Thought Your Grades Were Bad? Check Out the Video Game Industry Report Card

Thought Your Grades Were Bad? Check Out the Video Game Industry Report Card


The National Institute on Media and the Family (NIMF) has released its tenth annual MediaWise Video Game Report Card. Unfortunately, the video game industry doesn’t seem to be headed towards the honor roll anytime soon. Check it out.

Ratings Education: C+

Retailers’ Policies: B

Retailers’ Enforcement: D-

Ratings Accuracy: F

Arcade Surver: B-

Industry’s 10-Year Cumulative Grade: D+

As you could guess, many of the issues that the NIMF has with the ESRB is the unending issues that seem to come up with violence in video games. And we all must concur that the Grand Theft Auto Hot Coffee Scandal this year didn’t improve the grade.

The NIMF came to their conclusion by conducting phone surveys with parents about their knowledge of the ratings system. Only forty percent said they new what the ratings meant and fifty-three percent said they’ve used the ratings to stop their children from purchasing a game.

The NIMF feels that the biggest failure was ratings accuracy. They argue that mature video games in the late 1990s featured mostly violence, but now M-rated games feature violence, profanity, and sexual content and the ratings have not changed accordingly. We would argue that, although this may be true, the same principle could be applied to the movie industry. R-rated movies today feature more violence, profanity, and nudity than in the late 90s. The ratings system has not changed, but the content of movies has. The same seems to apply to TV. The amount of sexual themes, profanity, and violence in shows like CSI, Will and Grace, and Friends have increased significantly from shows that were popular in the late 1990s like Fresh Prince and Home Improvement.
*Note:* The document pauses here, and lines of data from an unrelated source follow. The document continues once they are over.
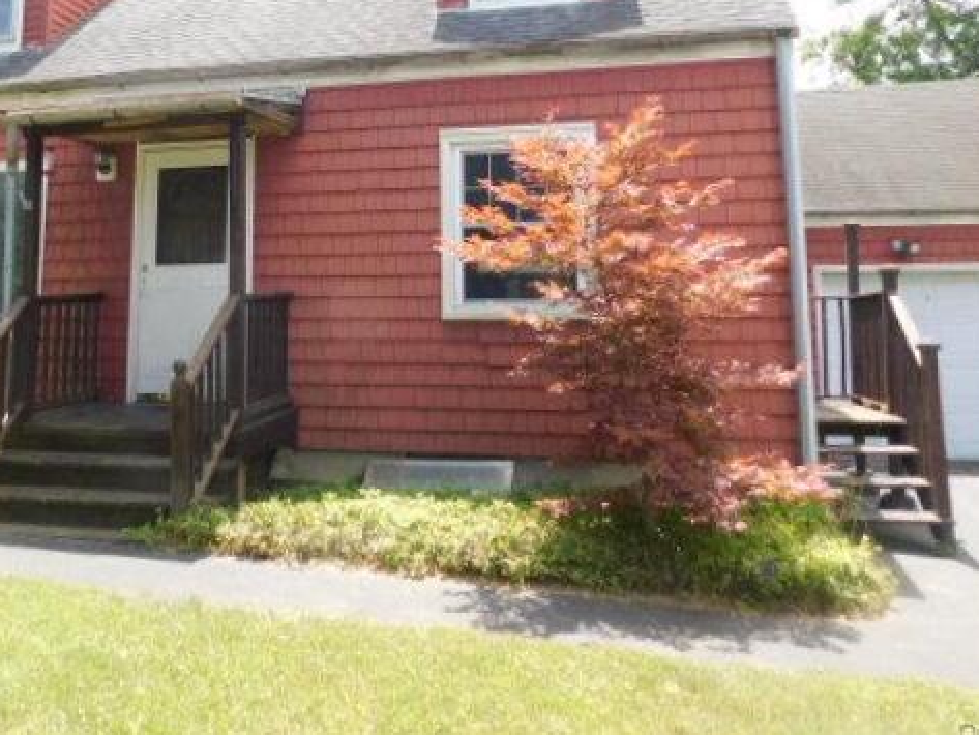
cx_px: 360
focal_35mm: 35
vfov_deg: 39.6
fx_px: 990
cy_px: 186
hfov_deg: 52.0
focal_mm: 4
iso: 125
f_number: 3
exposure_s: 1/400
“We were disappointed to learn that NIMF continues to unevenly weight the results of their sting operations (judging the effectiveness of retailer enforcement stemming the sale of Mature-rated games to minors),” commented Hal Halpin, the president of the Interactive Entertainment Merchant’s Association. “The fact that they weight their conclusions by individual stores rather than by actual real-world market value is significant, both to the statistics as well as to the practical realities of sales. Not weighting the data evenly by market share may well account for the NIMF sting results quite literally swinging wildly back and forth over the past five years. We have repeatedly requested that the National Institute on Media and the Family disclose their methodology so that we may better understand how they cull their results and been denied year after year.”